Tag Archives: plain

Homely: plain ugly, or just plain?

In a recent review — written by an English critic — of a production of La boheme, the soprano in the leading role was described as “well suited to the role of Mimi in her homely, demure appearance.”  Is the use of the word homely here a compliment or an insult — or neither? Well, it depends on who’s reading it…  To British-English readers, and especially to those familiar with the character in question, the meaning is fairly clear: she was presumably simply dressed and not striking in looks, as befits the character of Puccini’s ailing and unassuming seamstress.  But North American readers might have been surprised by the reviewer’s assertion that a “homely” appearance was well-suited to the doomed heroine, since we don’t generally think of Mimi as being ugly.

The OED explains the word’s different meanings on either side of the Atlantic:  1. Brit. a. simple, plain.  b. unpretentious.  c  primitive.   2. N. Amer. (of people or their features) not attractive in appearance, ugly.  3. comfortable in the manner of a home, cosy.  4. skilled at housekeeping.

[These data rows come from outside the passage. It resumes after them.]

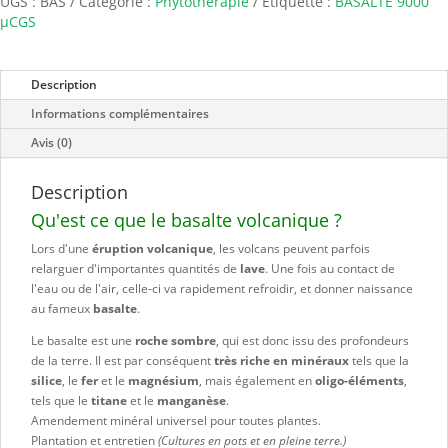
UGS :
BAS
Catégorie :
Phytothérapie
Étiquette :
BASALTE 9000
μCGS
Description
Informations complémentaires
Avis (0)
Description
Qu'est ce que le basalte volcanique ?
Lors d'une
éruption volcanique
, les volcans peuvent parfois
relarguer d'importantes quantités de
lave
. Une fois au contact de
l'eau ou de l'air, celle-ci va rapidement refroidir, et donner naissance
au fameux
basalte
.
Le basalte est une
roche sombre
, qui est donc issu des profondeurs
de la terre. Il est par conséquent
très riche en minéraux
tels que la
silice
, le
fer
et le
magnésium
, mais également en
oligo-éléments
,
tels que le
titane
et le
manganèse
.
Amendement minéral universel pour toutes plantes.
Plantation et entretien
(Cultures en pots et en pleine terre.)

Curiously, the word plain — one of homely‘s synonyms — is understood by both Brits and Yanks when describing the fairer sex (and the adjective is rarely if ever used to qualify the looks of a man or boy) as not just ordinary or undistinguished in countenance, but as positively unattractive. “She’s no oil painting” could be said of all the plain women of the New World and the old.

When William Wordsworth wrote his poem To the Daisy, the English poet was surely finding a certain beauty in “that homely face” that populates the lawns of English gardens, rather than dismissing the white-petaled weed as unbecoming.

With little here to do or see
Of things that in the great world be,
Sweet Daisy!  oft I talk to thee,
For thou art worthy,
Thou unassuming Common-place
Of Nature, with that homely face,
And yet with something of a grace
Which love makes for thee…

When Benjamin Franklin mused “Let thy maidservant be faithful, strong, and homely“, he was presumably playing on the word’s different meanings — namely, skilled in housekeeping, and safely unattractive.